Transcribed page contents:
- - - -

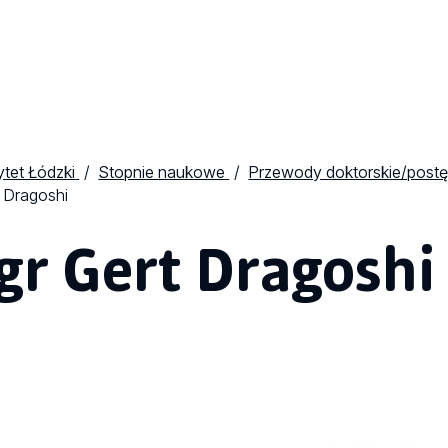
tet Łódzki
Stopnie naukowe
Przewody doktorskie/postę
 Dragoshi
r Gert Dragoshi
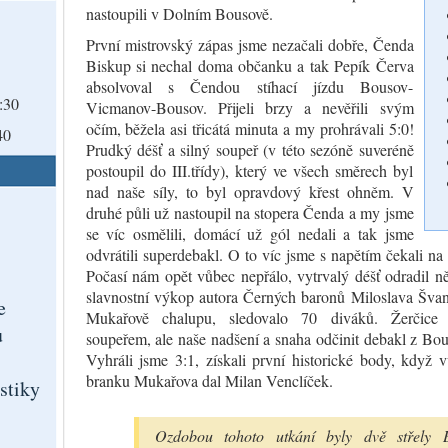
nastoupili v Dolním Bousově.
První mistrovský zápas jsme nezačali dobře, Čenda
Biskup si nechal doma občanku a tak Pepík Červa
absolvoval s Čendou stíhací jízdu Bousov-
:30
Vicmanov-Bousov. Přijeli brzy a nevěřili svým
očím, běžela asi třicátá minuta a my prohrávali 5:0!
39
Prudký déšť a silný soupeř (v této sezóně suveréně
postoupil do III.třídy), který ve všech směrech byl
nad naše síly, to byl opravdový křest ohněm. V
druhé půli už nastoupil na stopera Čenda a my jsme
se víc osmělili, domácí už gól nedali a tak jsme
odvrátili superdebakl. O to víc jsme s napětím čekali na
Počasí nám opět vůbec nepřálo, vytrvalý déšť odradil ně
slavnostní výkop autora Černých baronů Miloslava Švand
e
Mukařově chalupu, sledovalo 70 diváků. Žerčice
ů
soupeřem, ale naše nadšení a snaha odčinit debakl z Bou
Vyhráli jsme 3:1, získali první historické body, když 
branku Mukařova dal Milan Venclíček.
istiky
Ozdobou tohoto utkání byly dvě střely 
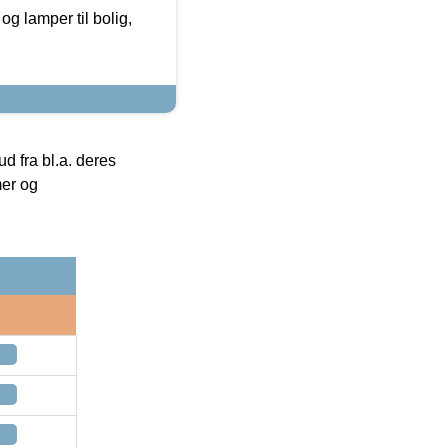
g lamper til bolig,
 fra bl.a. deres
mer og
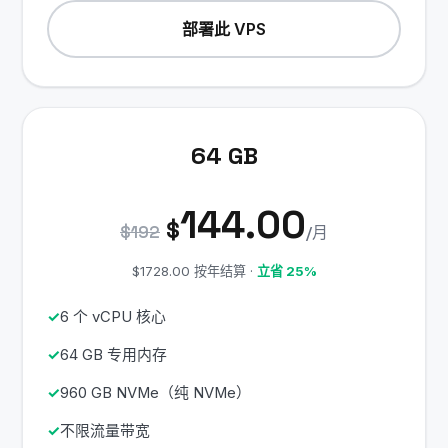
部署此 VPS
64 GB
144.00
$
$192
/月
$1728.00 按年结算 ·
立省 25%
6 个 vCPU 核心
64 GB 专用内存
960 GB NVMe（纯 NVMe）
不限流量带宽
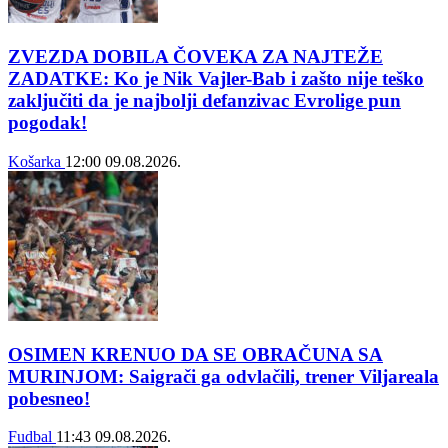
ZVEZDA DOBILA ČOVEKA ZA NAJTEŽE
ZADATKE: Ko je Nik Vajler-Bab i zašto nije teško
zaključiti da je najbolji defanzivac Evrolige pun
pogodak!
Košarka
12:00
09.08.2026.
OSIMEN KRENUO DA SE OBRAČUNA SA
MURINJOM: Saigrači ga odvlačili, trener Viljareala
pobesneo!
Fudbal
11:43
09.08.2026.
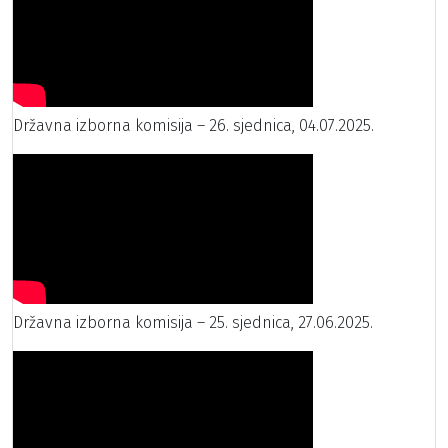
Državna izborna komisija – 26. sjednica, 04.07.2025.
Državna izborna komisija – 25. sjednica, 27.06.2025.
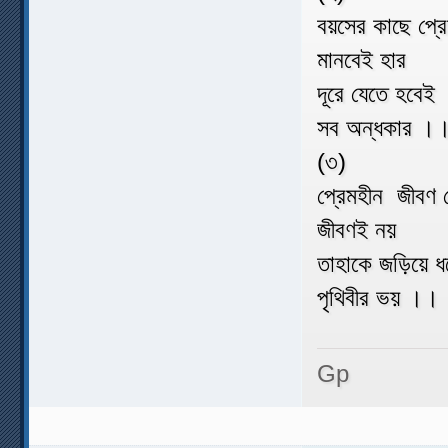
বয়সের কাছে প্র
মানবেই হার
দূরে যেতে হবেই
সব অন্ধকার ।
(৩)
প্রেমহীন জীবণ
জীবণই নয়
তাহাকে জড়িয়ে ধ
পৃথিবীর ভয় ।।
Gp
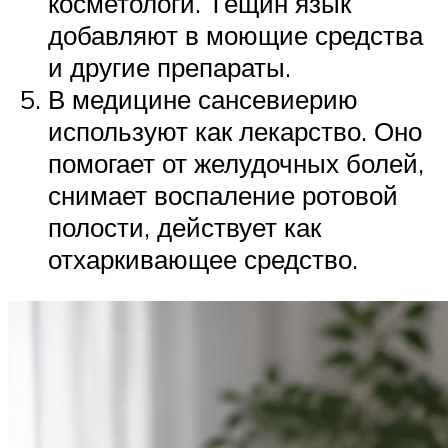
косметологи. Тёщин язык
добавляют в моющие средства
и другие препараты.
В медицине сансевиерию
используют как лекарство. Оно
помогает от желудочных болей,
снимает воспаление ротовой
полости, действует как
отхаркивающее средство.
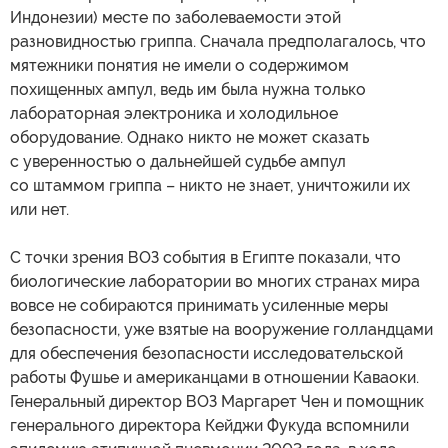
Индонезии) месте по заболеваемости этой
разновидностью гриппа. Сначала предполагалось, что
мятежники понятия не имели о содержимом
похищенных ампул, ведь им была нужна только
лабораторная электроника и холодильное
оборудование. Однако никто не может сказать
с уверенностью о дальнейшей судьбе ампул
со штаммом гриппа – никто не знает, уничтожили их
или нет.
С точки зрения ВОЗ события в Египте показали, что
биологические лаборатории во многих странах мира
вовсе не собираются принимать усиленные меры
безопасности, уже взятые на вооружение голландцами
для обеспечения безопасности исследовательской
работы Фушье и американцами в отношении Каваоки.
Генеральный директор ВОЗ Маргарет Чен и помощник
генерального директора Кейджи Фукуда вспомнили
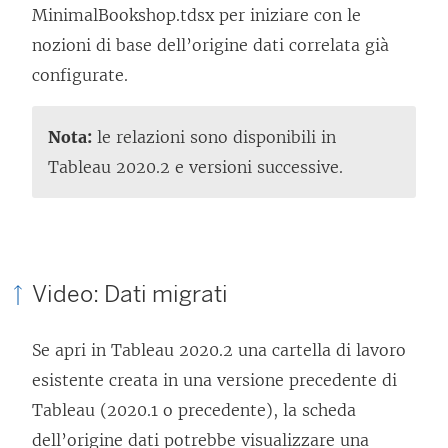
l
MinimalBookshop.tdsx per iniziare con le
i
v
o
r
e
e
c
nozioni di base dell’origine dati correlata già
e
i
v
t
a
r
o
configurate.
n
e
i
o
p
t
l
e
n
e
i
e
o
l
a
e
n
Nota:
le relazioni sono disponibili in
n
r
i
e
p
a
e
Tableau 2020.2 e versioni successive.
u
t
n
g
e
p
a
n
o
u
a
r
e
p
a
i
n
m
t
r
e
n
n
a
e
o
t
r
Video: Dati migrati
u
u
n
n
i
o
t
o
n
u
t
n
i
o
Se apri in Tableau 2020.2 una cartella di lavoro
v
a
o
o
u
n
i
esistente creata in una versione precedente di
a
n
v
v
n
u
n
Tableau (2020.1 o precedente), la scheda
f
u
a
i
a
n
u
dell’origine dati potrebbe visualizzare una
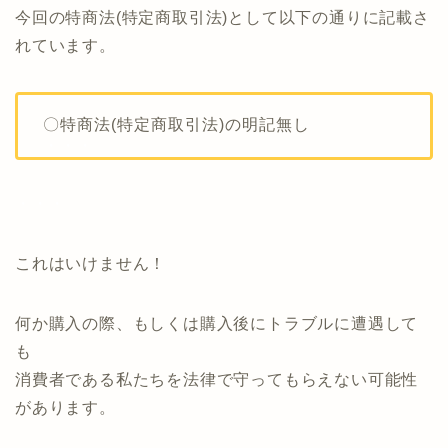
今回の特商法(特定商取引法)として以下の通りに記載さ
れています。
〇特商法(特定商取引法)の明記無し
・・・
・・・
これはいけません！
何か購入の際、もしくは購入後にトラブルに遭遇して
も
消費者である私たちを法律で守ってもらえない可能性
があります。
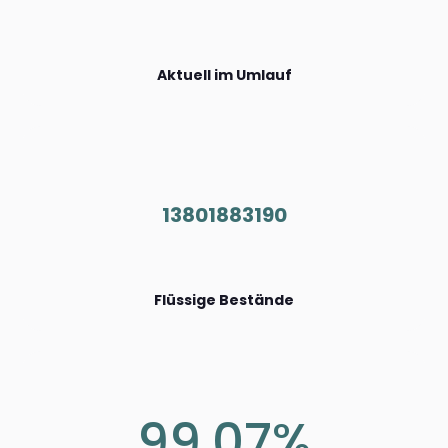
Aktuell im Umlauf
13801883190
Flüssige Bestände
99.07%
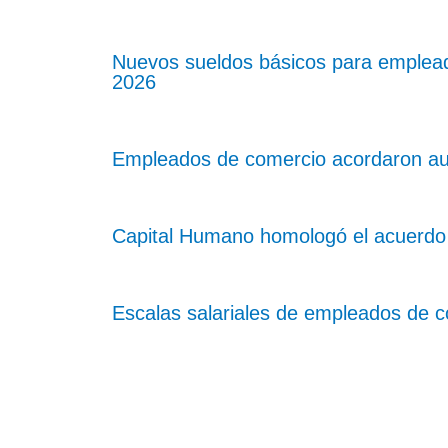
Nuevos sueldos básicos para emplea
2026
Empleados de comercio acordaron aum
Capital Humano homologó el acuerdo 
Escalas salariales de empleados de co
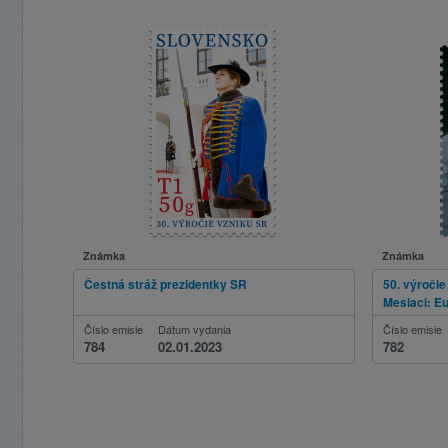
Známka
Známka
Čestná stráž prezidentky SR
50. výročie
Mesiaci: E
Číslo emisie
Dátum vydania
Číslo emisie
784
02.01.2023
782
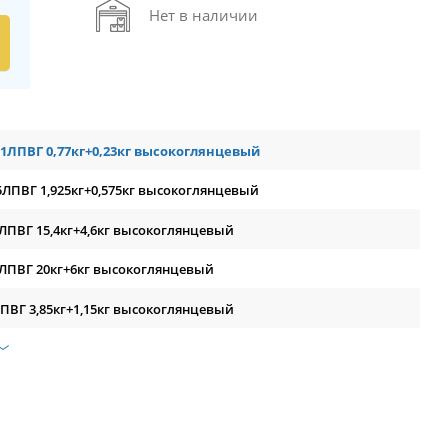
Нет в наличии
1ЛПВГ 0,77кг+0,23кг высокоглянцевый
ЛПВГ 1,925кг+0,575кг высокоглянцевый
ЛПВГ 15,4кг+4,6кг высокоглянцевый
ЛПВГ 20кг+6кг высокоглянцевый
ПВГ 3,85кг+1,15кг высокоглянцевый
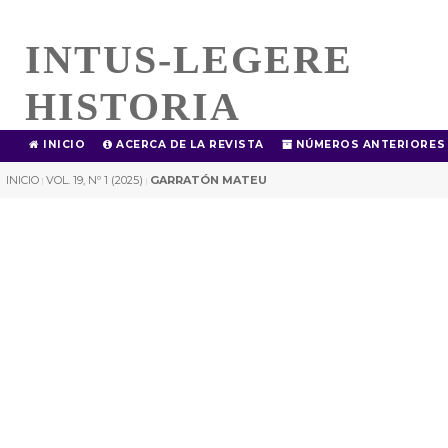
INTUS-LEGERE
HISTORIA
INICIO
ACERCA DE LA REVISTA
NÚMEROS ANTERIORES
INICIO
VOL. 19, Nº 1 (2025)
GARRATÓN MATEU
|
|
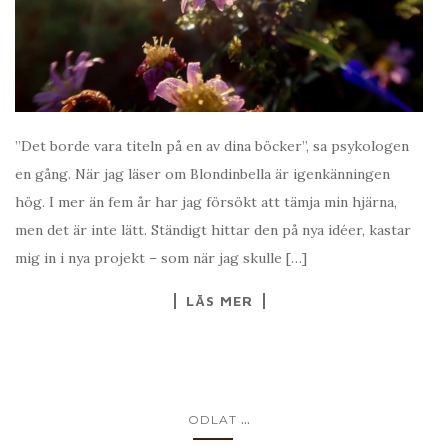
”Det borde vara titeln på en av dina böcker”, sa psykologen
en gång. När jag läser om Blondinbella är igenkänningen
hög. I mer än fem år har jag försökt att tämja min hjärna,
men det är inte lätt. Ständigt hittar den på nya idéer, kastar
mig in i nya projekt – som när jag skulle […]
LÄS MER
...
ODLAT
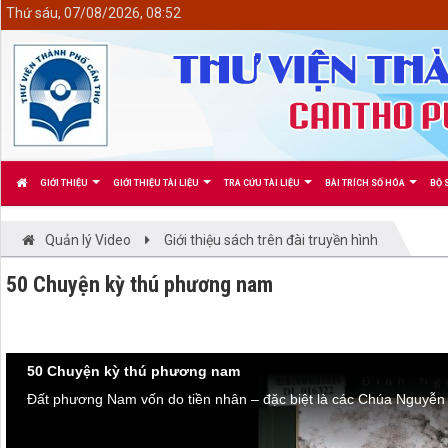
<
Thứ sáu, 07/08/2026, 08:52
GIỚI THIỆU
GIỚI THIỆU TÀI LIỆU
TRA CỨU TÀI LIỆU
BÀI TRÍCH SỐ HÓA
BỘ 
Quản lý Video
Giới thiệu sách trên đài truyền hình
50 Chuyện kỳ thú phương nam
50 Chuyện kỳ thú phương nam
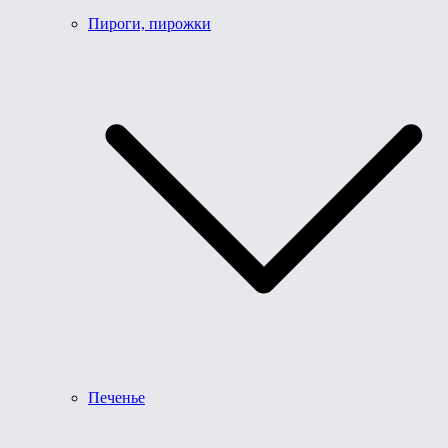
Пироги, пирожки
Печенье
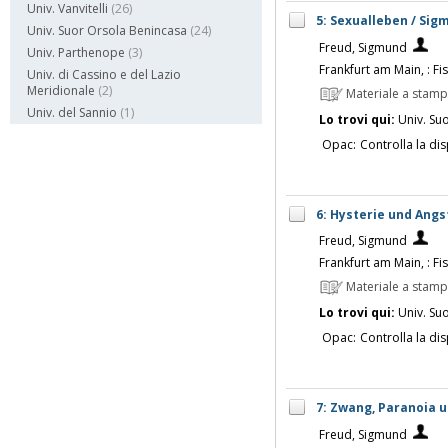
Univ. Vanvitelli
(26)
5: Sexualleben / Sig
Univ. Suor Orsola Benincasa
(24)
Freud, Sigmund
Univ. Parthenope
(3)
Frankfurt am Main, : Fi
Univ. di Cassino e del Lazio
Meridionale
(2)
Materiale a stam
Univ. del Sannio
(1)
Lo trovi qui:
Univ. Su
Opac:
Controlla la dis
6: Hysterie und Angs
Freud, Sigmund
Frankfurt am Main, : Fi
Materiale a stam
Lo trovi qui:
Univ. Su
Opac:
Controlla la dis
7: Zwang, Paranoia 
Freud, Sigmund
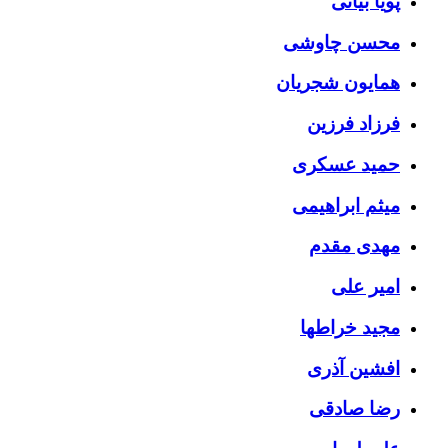
پویا بیاتی
محسن چاوشی
همایون شجریان
فرزاد فرزین
حمید عسکری
میثم ابراهیمی
مهدی مقدم
امیر علی
مجید خراطها
افشین آذری
رضا صادقی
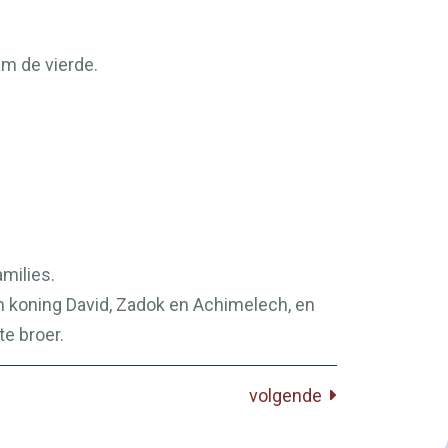
m de vierde.
milies.
n koning David, Zadok en Achimelech, en
te broer.
volgende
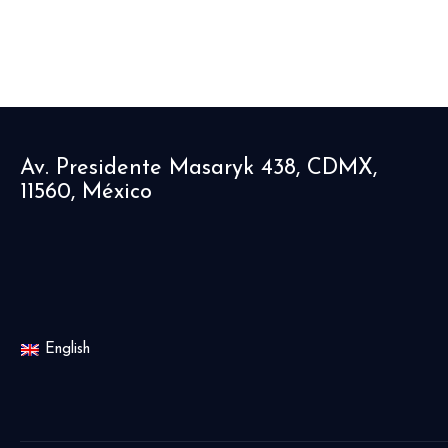
Av. Presidente Masaryk 438, CDMX,
11560, México
English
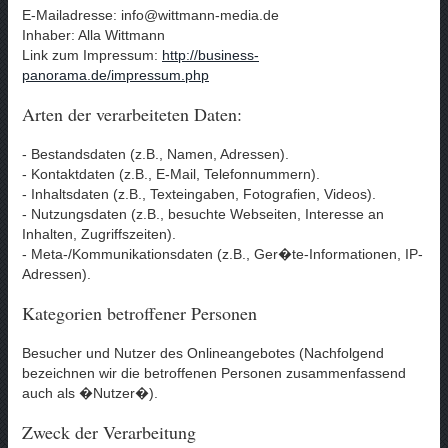
E-Mailadresse: info@wittmann-media.de
Inhaber: Alla Wittmann
Link zum Impressum:
http://business-
panorama.de/impressum.php
Arten der verarbeiteten Daten:
- Bestandsdaten (z.B., Namen, Adressen).
- Kontaktdaten (z.B., E-Mail, Telefonnummern).
- Inhaltsdaten (z.B., Texteingaben, Fotografien, Videos).
- Nutzungsdaten (z.B., besuchte Webseiten, Interesse an
Inhalten, Zugriffszeiten).
- Meta-/Kommunikationsdaten (z.B., Ger�te-Informationen, IP-
Adressen).
Kategorien betroffener Personen
Besucher und Nutzer des Onlineangebotes (Nachfolgend
bezeichnen wir die betroffenen Personen zusammenfassend
auch als �Nutzer�).
Zweck der Verarbeitung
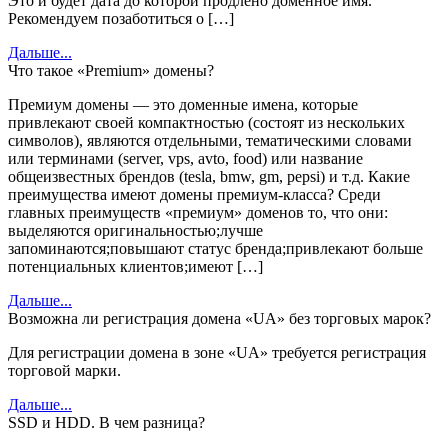
Это и будет дата до которой продлено доменное имя.
Рекомендуем позаботиться о […]
Дальше...
Что такое «Premium» домены?
Премиум домены — это доменные имена, которые
привлекают своей компактностью (состоят из нескольких
символов), являются отдельными, тематическими словами
или терминами (server, vps, avto, food) или название
общеизвестных брендов (tesla, bmw, gm, pepsi) и т.д. Какие
преимущества имеют домены премиум-класса? Среди
главных преимуществ «премиум» доменов то, что они:
выделяются оригинальностью;лучше
запоминаются;повышают статус бренда;привлекают больше
потенциальных клиентов;имеют […]
Дальше...
Возможна ли регистрация домена «UA» без торговых марок?
Для регистрации домена в зоне «UA» требуется регистрация
торговой марки.
Дальше...
SSD и HDD. В чем разница?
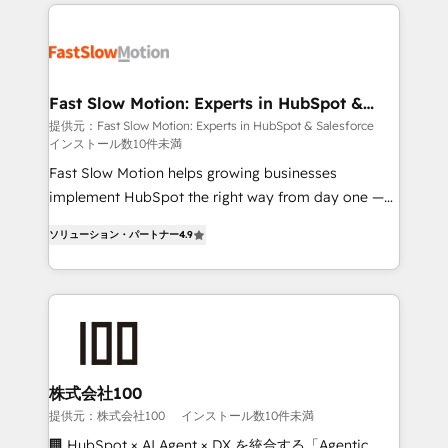
Implementation, Data Migration & Custom
getting in the way. That’s where we come in. We
Integration. 📩 Parlons de votre projet →
partner with scaling businesses across the UK to
digitaweb.com
design, implement, and optimise HubSpot so it
actually drives revenue, not just reports on it. Our
services include: - Choosing the right HubSpot
Fast Slow Motion: Experts in HubSpot &
Salesforce
package for your business - Full CRM, Marketing, and
提供元：Fast Slow Motion: Experts in HubSpot & Salesforce
インストール数10件未満
Sales Hub implementations - Custom dashboards
and reporting - Workflow automation and data
Fast Slow Motion helps growing businesses
clean-up - Sales enablement and team training -
implement HubSpot the right way from day one —
Ongoing optimisation and RevOps support Based in
with the flexibility to scale as complexity increases.
ソリューション・パートナー
4.9
Leeds and London, we partner with SMEs across the
Highly certified in both HubSpot and Salesforce, we
UK who are ready to turn HubSpot into the growth
bring deep experience in CRM implementation,
engine it’s meant to be.
integrations, and data migration across modern
business systems. Built to serve growing mid-
market and enterprise organizations, our team
combines strong technical execution with real
business perspective. Many of our consultants have
株式会社100
scaled businesses themselves, giving us a practical
提供元：株式会社100
インストール数10件未満
understanding of what owners and operators need
🏢 HubSpot × AI Agent × DX を統合する「Agentic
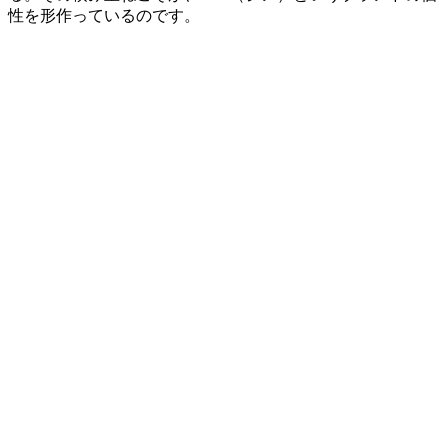
性を形作っているのです。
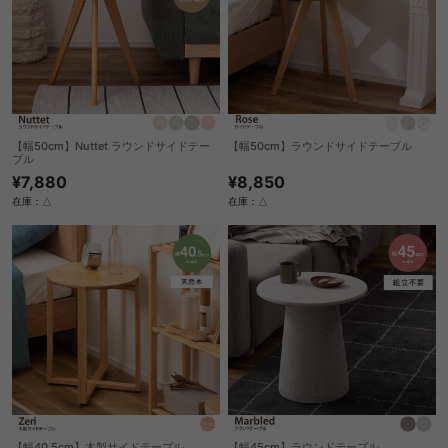
【幅50cm】Nuttet ラウンドサイドテー
【幅50cm】ラウンドサイドテーブル
ブル
¥8,850
¥7,880
在庫：△
在庫：△
【幅40.5cm】木製サイドテーブル
【幅45cm】ラウンドテーブル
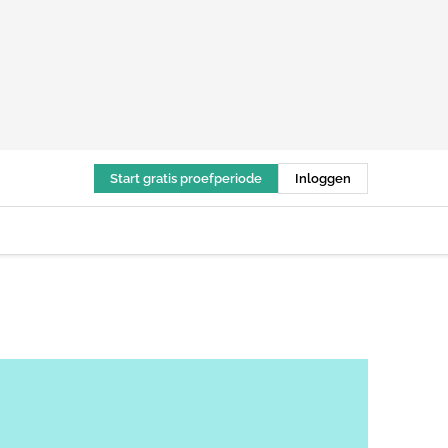
Start gratis proefperiode
Inloggen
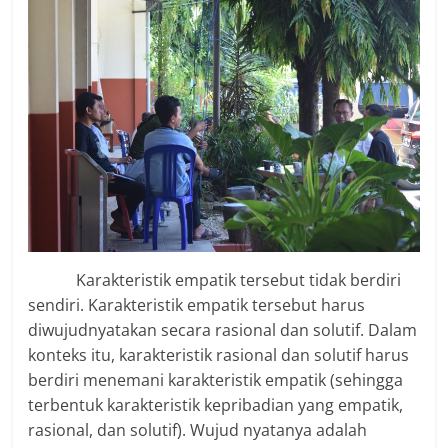
Karakteristik empatik tersebut tidak berdiri
sendiri. Karakteristik empatik tersebut harus
diwujudnyatakan secara rasional dan solutif. Dalam
konteks itu, karakteristik rasional dan solutif harus
berdiri menemani karakteristik empatik (sehingga
terbentuk karakteristik kepribadian yang empatik,
rasional, dan solutif). Wujud nyatanya adalah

- - - -

• WHAT THE TASK ASKS: Please reproduce the lines above unchanged, from the line holding "性を形作っているのです。" through the last line, both included. Leave the pictures out of your answer.

• RESPONSE TO THIS TASK:
性を形作っているのです。
【幅50cm】Nuttet ラウンドサイドテー
【幅50cm】ラウンドサイドテーブル
ブル
¥8,850
¥7,880
在庫：△
在庫：△
【幅40.5cm】木製サイドテーブル
【幅45cm】ラウンドテーブル
Start gratis proefperiode
Inloggen
Karakteristik empatik tersebut tidak berdiri
sendiri. Karakteristik empatik tersebut harus
diwujudnyatakan secara rasional dan solutif. Dalam
konteks itu, karakteristik rasional dan solutif harus
berdiri menemani karakteristik empatik (sehingga
terbentuk karakteristik kepribadian yang empatik,
rasional, dan solutif). Wujud nyatanya adalah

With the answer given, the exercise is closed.